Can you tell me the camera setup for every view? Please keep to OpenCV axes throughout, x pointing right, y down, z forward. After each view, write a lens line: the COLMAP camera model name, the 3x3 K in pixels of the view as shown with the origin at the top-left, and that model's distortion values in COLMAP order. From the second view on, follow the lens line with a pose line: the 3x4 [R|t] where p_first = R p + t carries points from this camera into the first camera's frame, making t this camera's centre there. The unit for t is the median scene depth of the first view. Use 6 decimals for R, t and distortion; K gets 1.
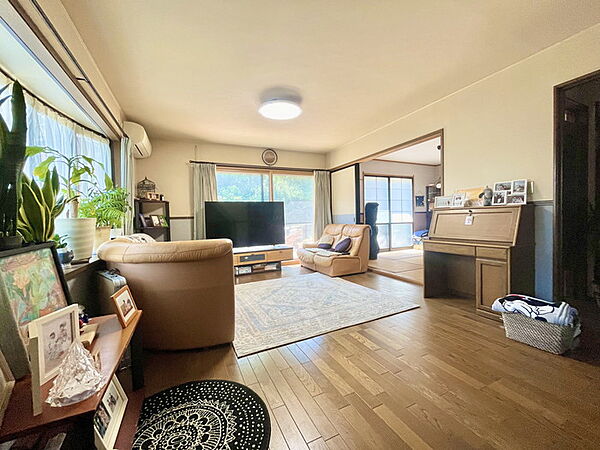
lens RADIAL K [[241.1, 0, 301.4], [0, 241.1, 222.6], [0, 0, 1]] dist [-0.003918, -0.000269]
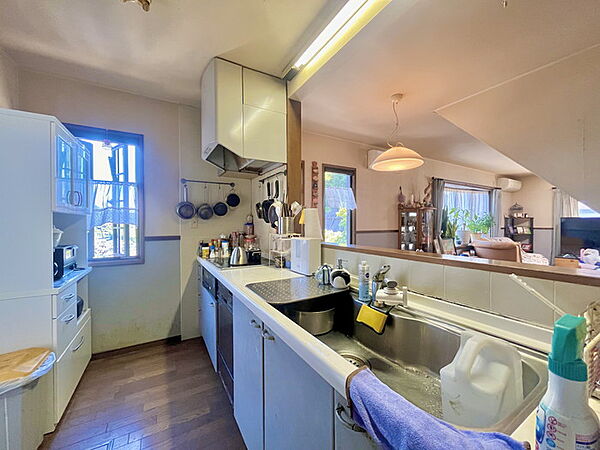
lens RADIAL K [[241.1, 0, 299.9], [0, 241.1, 225.4], [0, 0, 1]] dist [-0.003918, -0.000269]
pose [[0.086703, 0.030472, -0.995768, 0.624331], [-0.015344, 0.999454, 0.029249, -0.046242], [0.996116, 0.012743, 0.087124, -0.439152]]
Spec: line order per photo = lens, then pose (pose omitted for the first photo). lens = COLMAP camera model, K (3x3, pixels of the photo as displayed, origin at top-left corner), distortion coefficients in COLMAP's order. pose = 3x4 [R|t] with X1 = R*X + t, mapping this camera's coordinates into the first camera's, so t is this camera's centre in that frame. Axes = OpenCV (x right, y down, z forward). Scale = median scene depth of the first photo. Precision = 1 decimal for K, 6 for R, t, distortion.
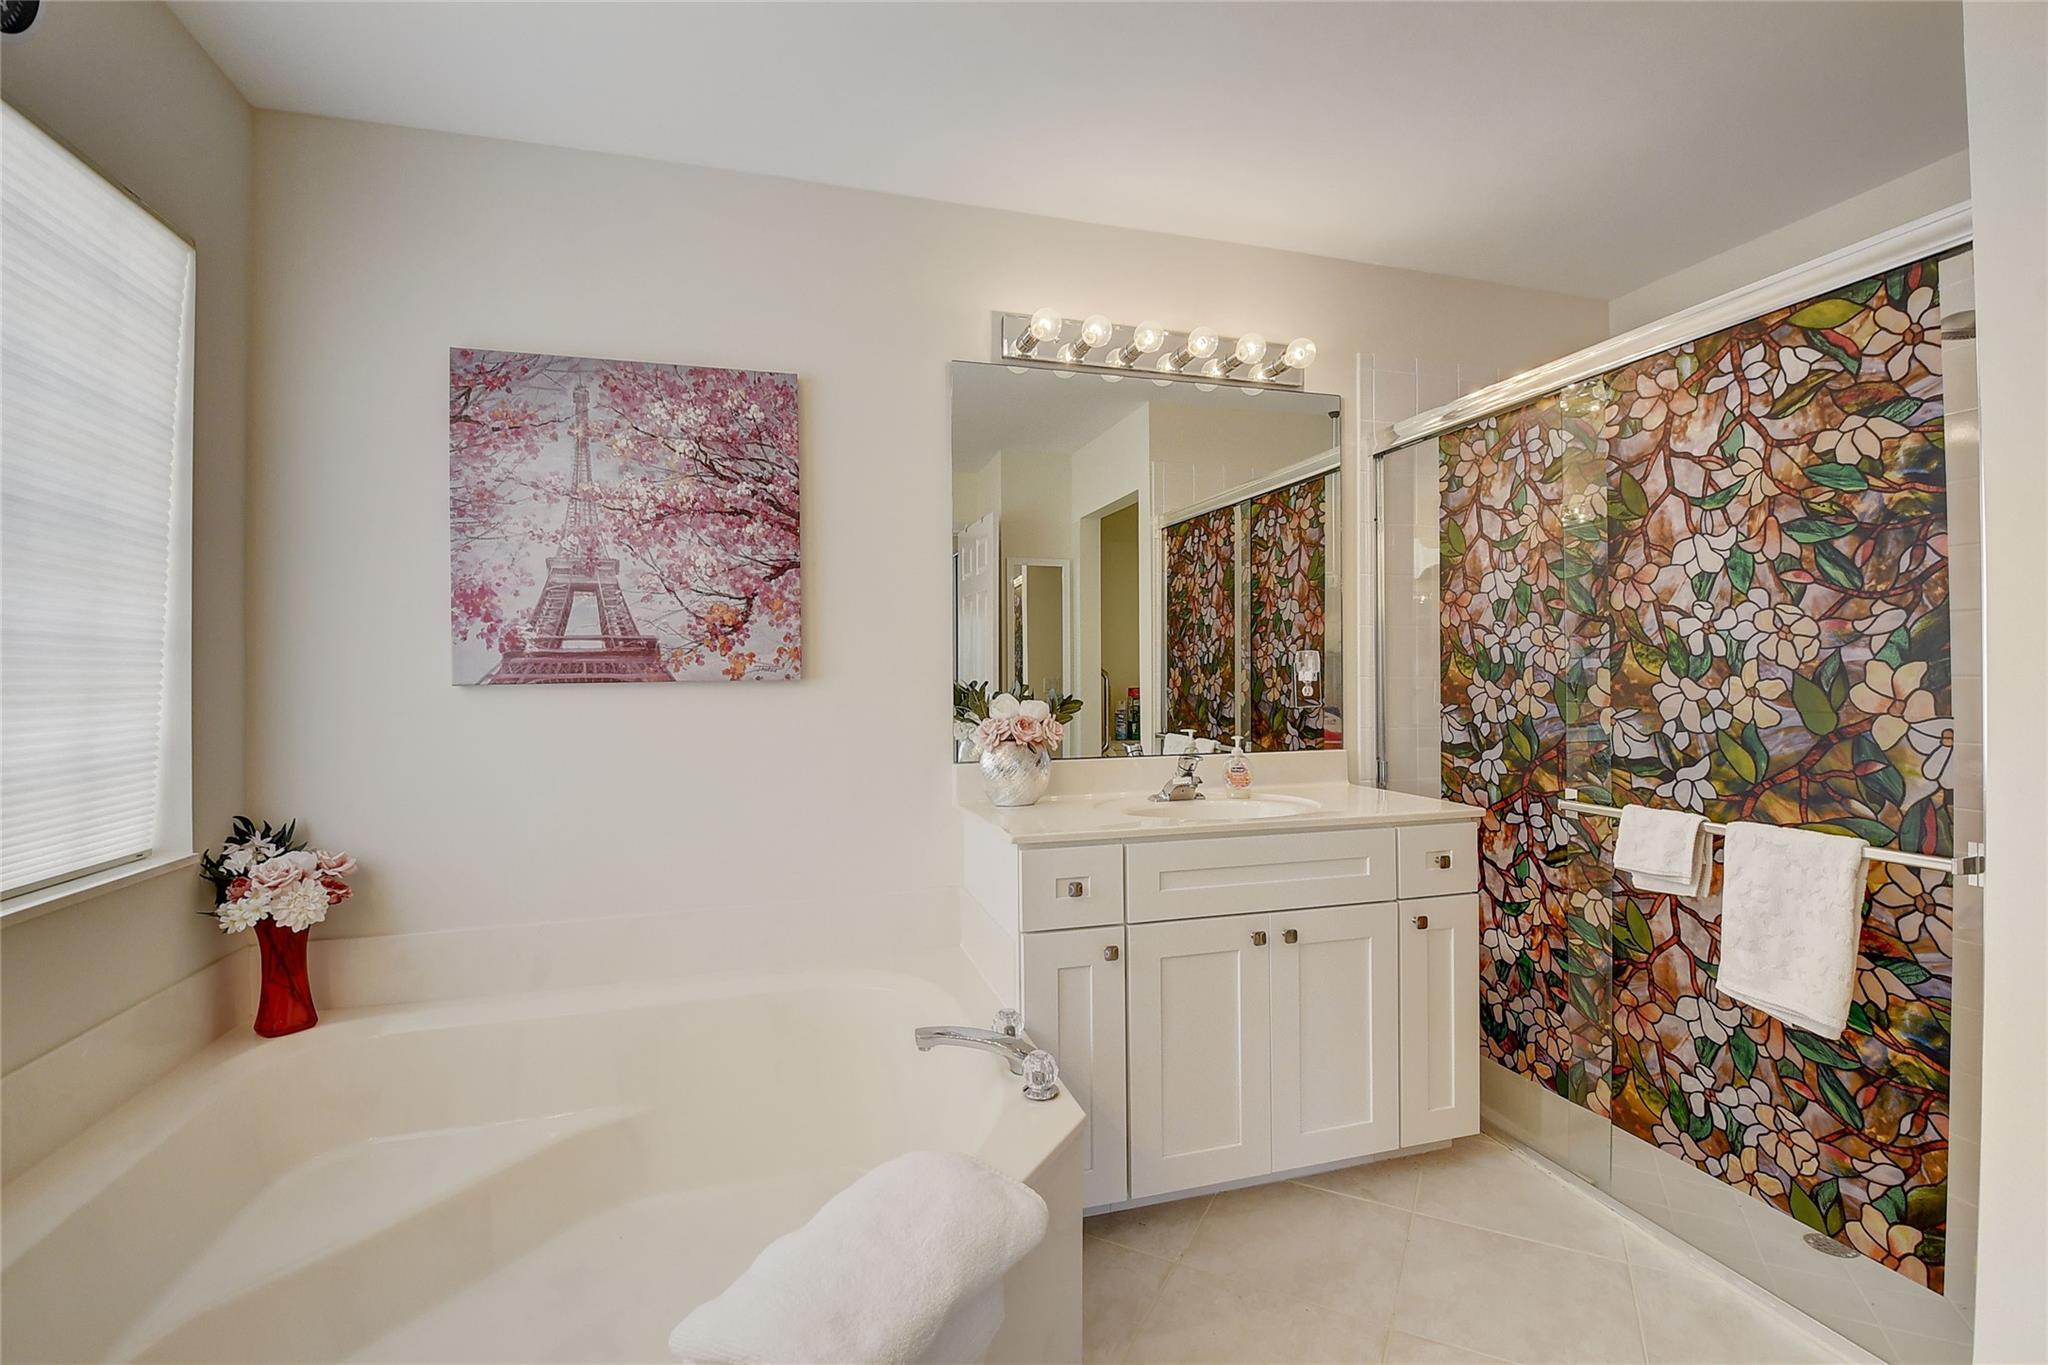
lens RADIAL K [[900.4, 0, 1017.5], [0, 900.4, 663.5], [0, 0, 1]] dist [0.000750, -0.016553]
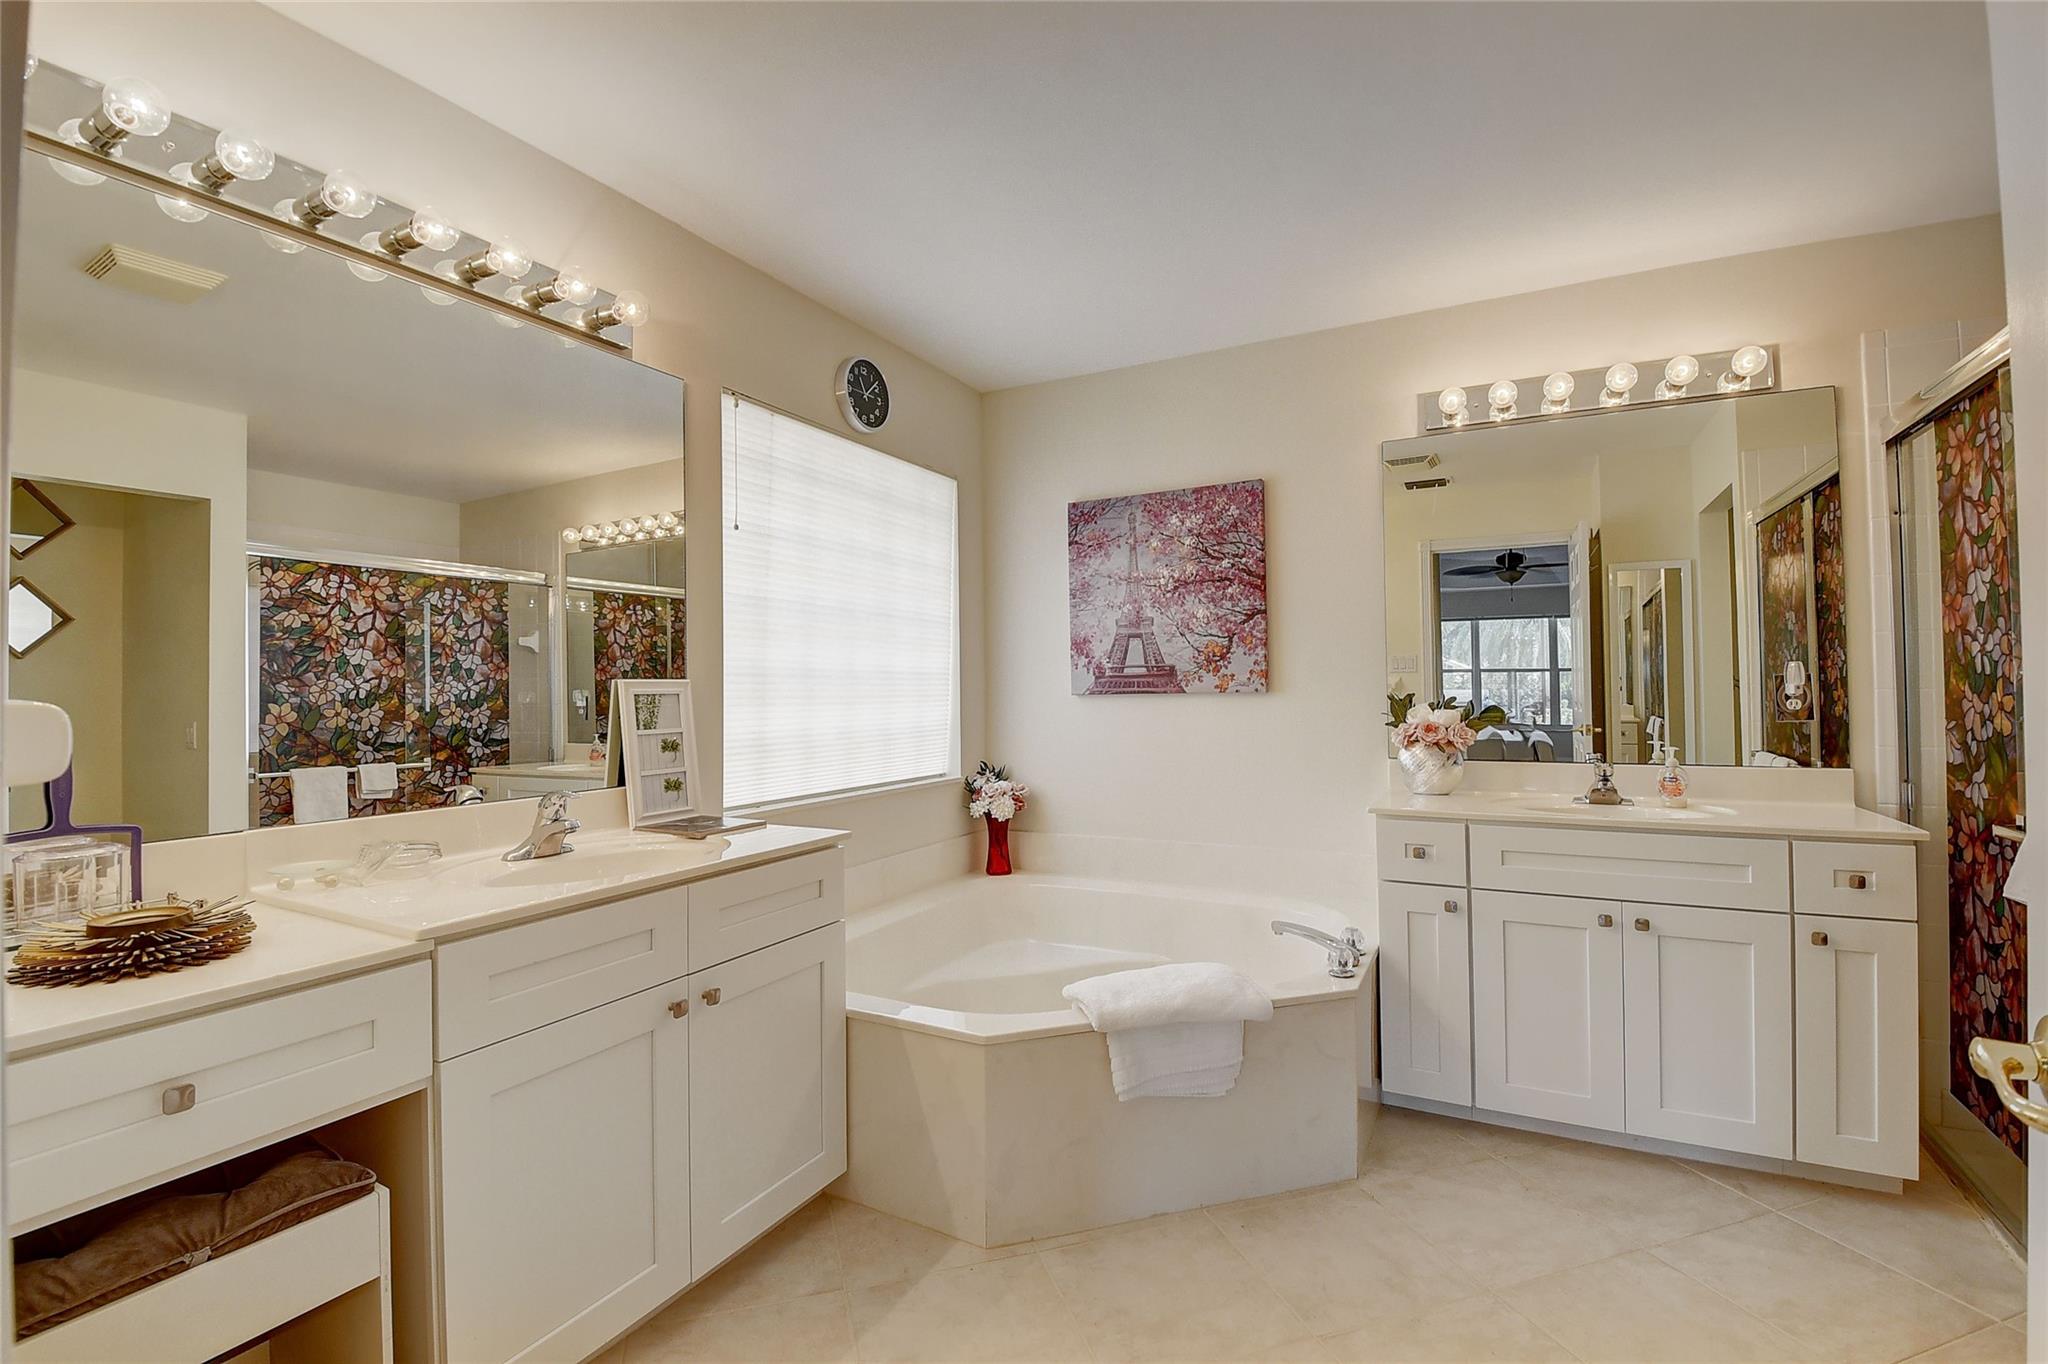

----

• _WHAT IS REQUIRED_
Starting at the very beginning of the items and continuing through the line with "0.012743, 0.087124, -0.439152]]", including that line, please repeat each line exactly. Leave the pictures out of your answer.

• _SOLUTION TO THIS TASK_
Can you tell me the camera setup for every view? Please keep to OpenCV axes throughout, x pointing right, y down, z forward. After each view, write a lens line: the COLMAP camera model name, the 3x3 K in pixels of the view as shown with the origin at the top-left, and that model's distortion values in COLMAP order. From the second view on, follow the lens line with a pose line: the 3x4 [R|t] where p_first = R p + t carries points from this camera into the first camera's frame, making t this camera's centre there. The unit for t is the median scene depth of the first view. Use 6 decimals for R, t and distortion; K gets 1.
lens RADIAL K [[241.1, 0, 301.4], [0, 241.1, 222.6], [0, 0, 1]] dist [-0.003918, -0.000269]
lens RADIAL K [[241.1, 0, 299.9], [0, 241.1, 225.4], [0, 0, 1]] dist [-0.003918, -0.000269]
pose [[0.086703, 0.030472, -0.995768, 0.624331], [-0.015344, 0.999454, 0.029249, -0.046242], [0.996116, 0.012743, 0.087124, -0.439152]]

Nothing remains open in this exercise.